Os políticos das chamadas “democracias ocidentais” são mais completos, na minha opinião, no que toca a estratégias de manipulação:

- Utilizam ícones simples e apelativos nas campanhas.
-Têm uma aparência que procura evocar “estabilidade”, “bom senso” e “moderação”. Predominam os fatos azuis-escuros e cortes de cabelo discretos. O professor Cavaco Silva surgiu no segundo mandato enquanto primeiro-ministro com umas “entradas brancas”, que transmitiam uma certa “maturidade”.
- No discurso evitam formular opiniões que os comprometam.
- Utilizam frequentemente expressões como “democracia”, “liberdade”, “desenvolvimento”, “progresso” e “futuro”. Estas expressões foram sempre de difícil definição e, graças ao uso indiscriminado, foram perdendo o significado concreto. Actualmente, são palavras que não querem dizer nada mas que evocam sentimentos positivos nas massas.
- São mutantes eternos e constantes. A identidade política de cada um é inconsistente, fluida, de forma a permitir a sobrevivência do político em qualquer contexto. São muito dinâmicos os políticos profissionais das “democracias parlamentares”.

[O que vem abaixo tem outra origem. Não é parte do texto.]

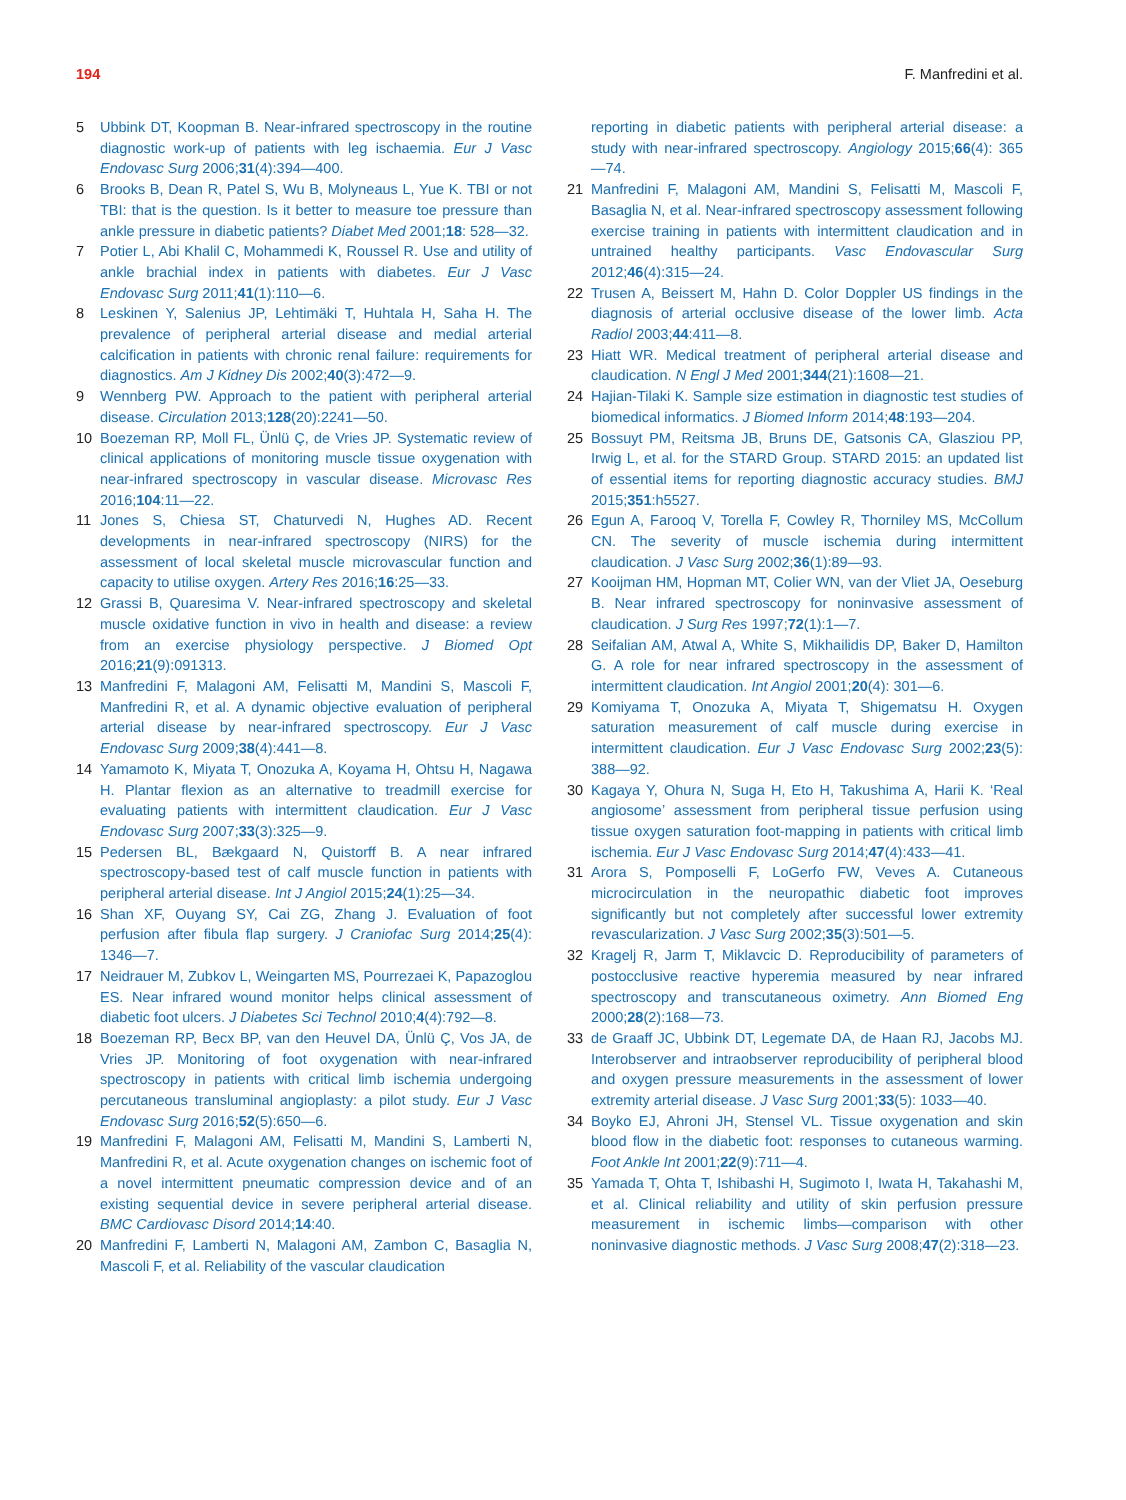194 F. Manfredini et al.
5 Ubbink DT, Koopman B. Near-infrared spectroscopy in the routine diagnostic work-up of patients with leg ischaemia. Eur J Vasc Endovasc Surg 2006;31(4):394—400.
6 Brooks B, Dean R, Patel S, Wu B, Molyneaus L, Yue K. TBI or not TBI: that is the question. Is it better to measure toe pressure than ankle pressure in diabetic patients? Diabet Med 2001;18: 528—32.
7 Potier L, Abi Khalil C, Mohammedi K, Roussel R. Use and utility of ankle brachial index in patients with diabetes. Eur J Vasc Endovasc Surg 2011;41(1):110—6.
8 Leskinen Y, Salenius JP, Lehtimäki T, Huhtala H, Saha H. The prevalence of peripheral arterial disease and medial arterial calcification in patients with chronic renal failure: requirements for diagnostics. Am J Kidney Dis 2002;40(3):472—9.
9 Wennberg PW. Approach to the patient with peripheral arterial disease. Circulation 2013;128(20):2241—50.
10 Boezeman RP, Moll FL, Ünlü Ç, de Vries JP. Systematic review of clinical applications of monitoring muscle tissue oxygenation with near-infrared spectroscopy in vascular disease. Microvasc Res 2016;104:11—22.
11 Jones S, Chiesa ST, Chaturvedi N, Hughes AD. Recent developments in near-infrared spectroscopy (NIRS) for the assessment of local skeletal muscle microvascular function and capacity to utilise oxygen. Artery Res 2016;16:25—33.
12 Grassi B, Quaresima V. Near-infrared spectroscopy and skeletal muscle oxidative function in vivo in health and disease: a review from an exercise physiology perspective. J Biomed Opt 2016;21(9):091313.
13 Manfredini F, Malagoni AM, Felisatti M, Mandini S, Mascoli F, Manfredini R, et al. A dynamic objective evaluation of peripheral arterial disease by near-infrared spectroscopy. Eur J Vasc Endovasc Surg 2009;38(4):441—8.
14 Yamamoto K, Miyata T, Onozuka A, Koyama H, Ohtsu H, Nagawa H. Plantar flexion as an alternative to treadmill exercise for evaluating patients with intermittent claudication. Eur J Vasc Endovasc Surg 2007;33(3):325—9.
15 Pedersen BL, Bækgaard N, Quistorff B. A near infrared spectroscopy-based test of calf muscle function in patients with peripheral arterial disease. Int J Angiol 2015;24(1):25—34.
16 Shan XF, Ouyang SY, Cai ZG, Zhang J. Evaluation of foot perfusion after fibula flap surgery. J Craniofac Surg 2014;25(4): 1346—7.
17 Neidrauer M, Zubkov L, Weingarten MS, Pourrezaei K, Papazoglou ES. Near infrared wound monitor helps clinical assessment of diabetic foot ulcers. J Diabetes Sci Technol 2010;4(4):792—8.
18 Boezeman RP, Becx BP, van den Heuvel DA, Ünlü Ç, Vos JA, de Vries JP. Monitoring of foot oxygenation with near-infrared spectroscopy in patients with critical limb ischemia undergoing percutaneous transluminal angioplasty: a pilot study. Eur J Vasc Endovasc Surg 2016;52(5):650—6.
19 Manfredini F, Malagoni AM, Felisatti M, Mandini S, Lamberti N, Manfredini R, et al. Acute oxygenation changes on ischemic foot of a novel intermittent pneumatic compression device and of an existing sequential device in severe peripheral arterial disease. BMC Cardiovasc Disord 2014;14:40.
20 Manfredini F, Lamberti N, Malagoni AM, Zambon C, Basaglia N, Mascoli F, et al. Reliability of the vascular claudication
reporting in diabetic patients with peripheral arterial disease: a study with near-infrared spectroscopy. Angiology 2015;66(4): 365—74.
21 Manfredini F, Malagoni AM, Mandini S, Felisatti M, Mascoli F, Basaglia N, et al. Near-infrared spectroscopy assessment following exercise training in patients with intermittent claudication and in untrained healthy participants. Vasc Endovascular Surg 2012;46(4):315—24.
22 Trusen A, Beissert M, Hahn D. Color Doppler US findings in the diagnosis of arterial occlusive disease of the lower limb. Acta Radiol 2003;44:411—8.
23 Hiatt WR. Medical treatment of peripheral arterial disease and claudication. N Engl J Med 2001;344(21):1608—21.
24 Hajian-Tilaki K. Sample size estimation in diagnostic test studies of biomedical informatics. J Biomed Inform 2014;48:193—204.
25 Bossuyt PM, Reitsma JB, Bruns DE, Gatsonis CA, Glasziou PP, Irwig L, et al. for the STARD Group. STARD 2015: an updated list of essential items for reporting diagnostic accuracy studies. BMJ 2015;351:h5527.
26 Egun A, Farooq V, Torella F, Cowley R, Thorniley MS, McCollum CN. The severity of muscle ischemia during intermittent claudication. J Vasc Surg 2002;36(1):89—93.
27 Kooijman HM, Hopman MT, Colier WN, van der Vliet JA, Oeseburg B. Near infrared spectroscopy for noninvasive assessment of claudication. J Surg Res 1997;72(1):1—7.
28 Seifalian AM, Atwal A, White S, Mikhailidis DP, Baker D, Hamilton G. A role for near infrared spectroscopy in the assessment of intermittent claudication. Int Angiol 2001;20(4): 301—6.
29 Komiyama T, Onozuka A, Miyata T, Shigematsu H. Oxygen saturation measurement of calf muscle during exercise in intermittent claudication. Eur J Vasc Endovasc Surg 2002;23(5): 388—92.
30 Kagaya Y, Ohura N, Suga H, Eto H, Takushima A, Harii K. ‘Real angiosome’ assessment from peripheral tissue perfusion using tissue oxygen saturation foot-mapping in patients with critical limb ischemia. Eur J Vasc Endovasc Surg 2014;47(4):433—41.
31 Arora S, Pomposelli F, LoGerfo FW, Veves A. Cutaneous microcirculation in the neuropathic diabetic foot improves significantly but not completely after successful lower extremity revascularization. J Vasc Surg 2002;35(3):501—5.
32 Kragelj R, Jarm T, Miklavcic D. Reproducibility of parameters of postocclusive reactive hyperemia measured by near infrared spectroscopy and transcutaneous oximetry. Ann Biomed Eng 2000;28(2):168—73.
33 de Graaff JC, Ubbink DT, Legemate DA, de Haan RJ, Jacobs MJ. Interobserver and intraobserver reproducibility of peripheral blood and oxygen pressure measurements in the assessment of lower extremity arterial disease. J Vasc Surg 2001;33(5): 1033—40.
34 Boyko EJ, Ahroni JH, Stensel VL. Tissue oxygenation and skin blood flow in the diabetic foot: responses to cutaneous warming. Foot Ankle Int 2001;22(9):711—4.
35 Yamada T, Ohta T, Ishibashi H, Sugimoto I, Iwata H, Takahashi M, et al. Clinical reliability and utility of skin perfusion pressure measurement in ischemic limbs—comparison with other noninvasive diagnostic methods. J Vasc Surg 2008;47(2):318—23.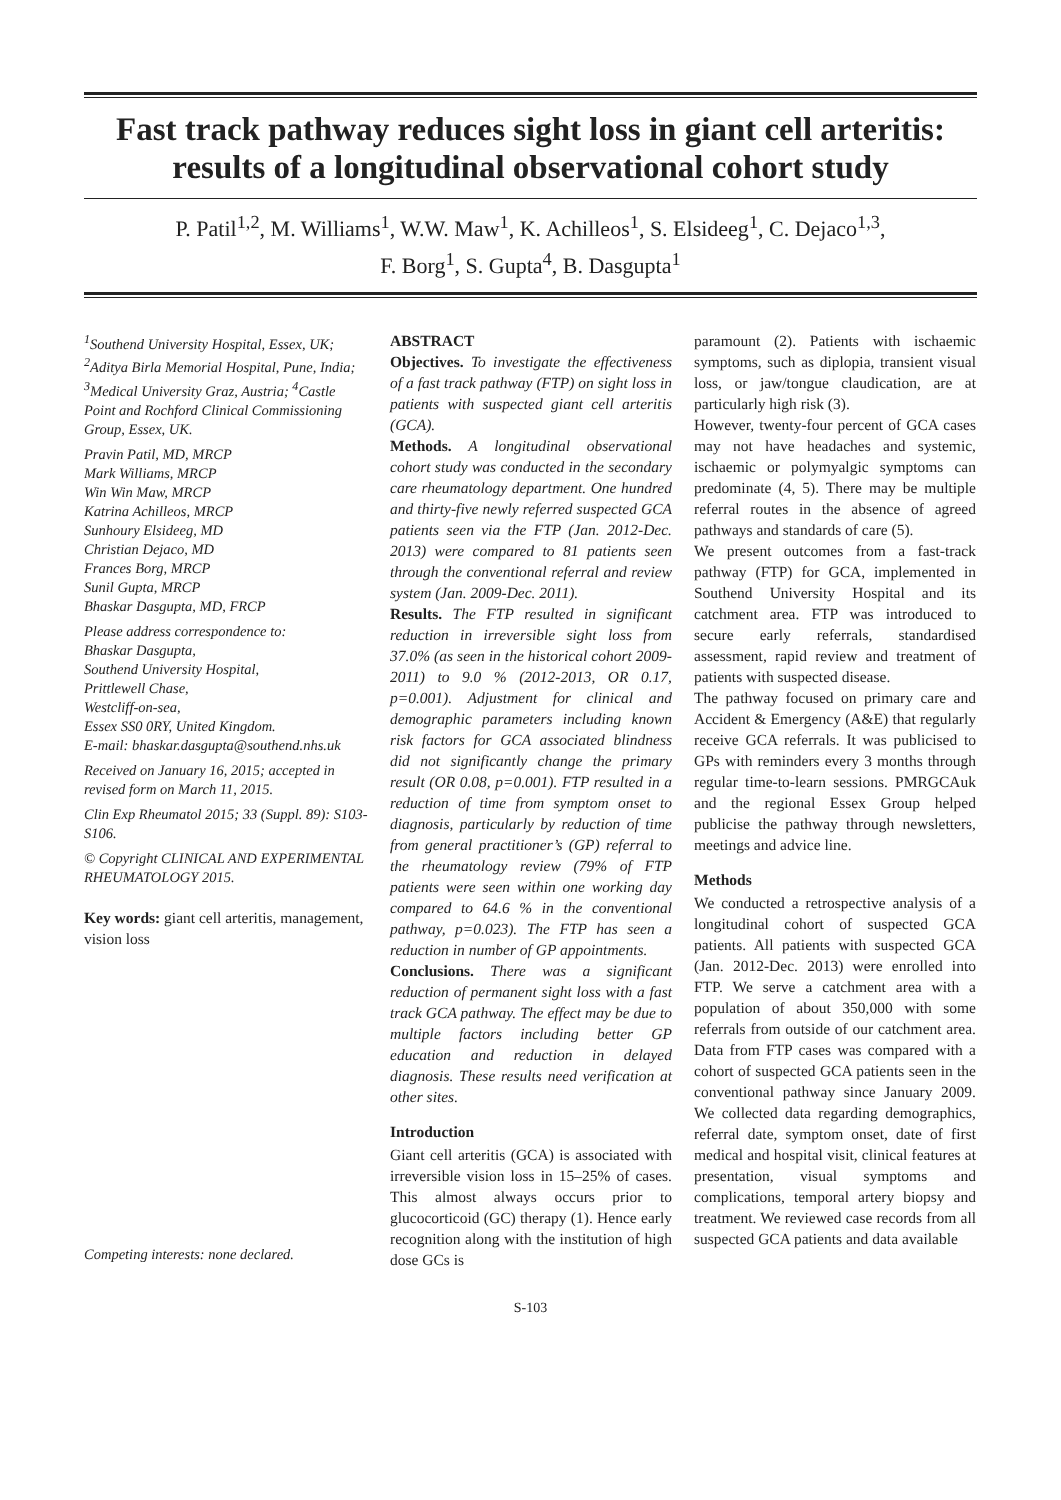Fast track pathway reduces sight loss in giant cell arteritis:
results of a longitudinal observational cohort study
P. Patil<sup>1,2</sup>, M. Williams<sup>1</sup>, W.W. Maw<sup>1</sup>, K. Achilleos<sup>1</sup>, S. Elsideeg<sup>1</sup>, C. Dejaco<sup>1,3</sup>,
F. Borg<sup>1</sup>, S. Gupta<sup>4</sup>, B. Dasgupta<sup>1</sup>
<sup>1</sup> Southend University Hospital, Essex, UK; <sup>2</sup>Aditya Birla Memorial Hospital, Pune, India; <sup>3</sup>Medical University Graz, Austria; <sup>4</sup>Castle Point and Rochford Clinical Commissioning Group, Essex, UK.
Pravin Patil, MD, MRCP
Mark Williams, MRCP
Win Win Maw, MRCP
Katrina Achilleos, MRCP
Sunhoury Elsideeg, MD
Christian Dejaco, MD
Frances Borg, MRCP
Sunil Gupta, MRCP
Bhaskar Dasgupta, MD, FRCP
Please address correspondence to:
Bhaskar Dasgupta,
Southend University Hospital,
Prittlewell Chase,
Westcliff-on-sea,
Essex SS0 0RY, United Kingdom.
E-mail: bhaskar.dasgupta@southend.nhs.uk
Received on January 16, 2015; accepted in revised form on March 11, 2015.
Clin Exp Rheumatol 2015; 33 (Suppl. 89): S103-S106.
© Copyright CLINICAL AND EXPERIMENTAL RHEUMATOLOGY 2015.
Key words: giant cell arteritis, management, vision loss
Competing interests: none declared.
ABSTRACT
Objectives. To investigate the effectiveness of a fast track pathway (FTP) on sight loss in patients with suspected giant cell arteritis (GCA).
Methods. A longitudinal observational cohort study was conducted in the secondary care rheumatology department. One hundred and thirty-five newly referred suspected GCA patients seen via the FTP (Jan. 2012-Dec. 2013) were compared to 81 patients seen through the conventional referral and review system (Jan. 2009-Dec. 2011).
Results. The FTP resulted in significant reduction in irreversible sight loss from 37.0% (as seen in the historical cohort 2009-2011) to 9.0 % (2012-2013, OR 0.17, p=0.001). Adjustment for clinical and demographic parameters including known risk factors for GCA associated blindness did not significantly change the primary result (OR 0.08, p=0.001). FTP resulted in a reduction of time from symptom onset to diagnosis, particularly by reduction of time from general practitioner’s (GP) referral to the rheumatology review (79% of FTP patients were seen within one working day compared to 64.6 % in the conventional pathway, p=0.023). The FTP has seen a reduction in number of GP appointments.
Conclusions. There was a significant reduction of permanent sight loss with a fast track GCA pathway. The effect may be due to multiple factors including better GP education and reduction in delayed diagnosis. These results need verification at other sites.
Introduction
Giant cell arteritis (GCA) is associated with irreversible vision loss in 15–25% of cases. This almost always occurs prior to glucocorticoid (GC) therapy (1). Hence early recognition along with the institution of high dose GCs is
paramount (2). Patients with ischaemic symptoms, such as diplopia, transient visual loss, or jaw/tongue claudication, are at particularly high risk (3).
However, twenty-four percent of GCA cases may not have headaches and systemic, ischaemic or polymyalgic symptoms can predominate (4, 5). There may be multiple referral routes in the absence of agreed pathways and standards of care (5).
We present outcomes from a fast-track pathway (FTP) for GCA, implemented in Southend University Hospital and its catchment area. FTP was introduced to secure early referrals, standardised assessment, rapid review and treatment of patients with suspected disease.
The pathway focused on primary care and Accident & Emergency (A&E) that regularly receive GCA referrals. It was publicised to GPs with reminders every 3 months through regular time-to-learn sessions. PMRGCAuk and the regional Essex Group helped publicise the pathway through newsletters, meetings and advice line.
Methods
We conducted a retrospective analysis of a longitudinal cohort of suspected GCA patients. All patients with suspected GCA (Jan. 2012-Dec. 2013) were enrolled into FTP. We serve a catchment area with a population of about 350,000 with some referrals from outside of our catchment area. Data from FTP cases was compared with a cohort of suspected GCA patients seen in the conventional pathway since January 2009. We collected data regarding demographics, referral date, symptom onset, date of first medical and hospital visit, clinical features at presentation, visual symptoms and complications, temporal artery biopsy and treatment. We reviewed case records from all suspected GCA patients and data available
S-103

- Nunca negam o que é óbvio. Afirmam-no de maneira a ganhar credibilidade.
- Procuram transmitir uma imagem de descontracção e bom humor. Mostram que têm muitos amigos e que o povo está com eles. Isto dá-lhes uma imagem de poder.
- Gostam de tornar pública uma imagem de vida familiar estável. Desta forma, conseguem uma empatia com o público.
Eu não considero que os políticos e os publicitários na sua maioria sejam verdadeiros sedutores. Como eu procurei explicar, a sedução pressupõe um envolvimento emocional entre sedutor e seduzido. A manipulação presente na publicidade e na demagogia não tem a emoção e a fantasia como principais fontes de motivação. Não excluo a possibilidade de um político se apaixonar pelo povo e conseguir seduzí-lo através da expressão do seu deslumbramento. No entanto, a maioria serve-se de técnicas por demais conhecidas. A capacidade de surpreender é quase nula na política e na publicidade, e isto é um sintoma do distanciamento entre quem manipula e o objecto da manipulação.
A sedução é algo maravilhoso. É a arte de fazer com que os outros sintam o que nós sentimos.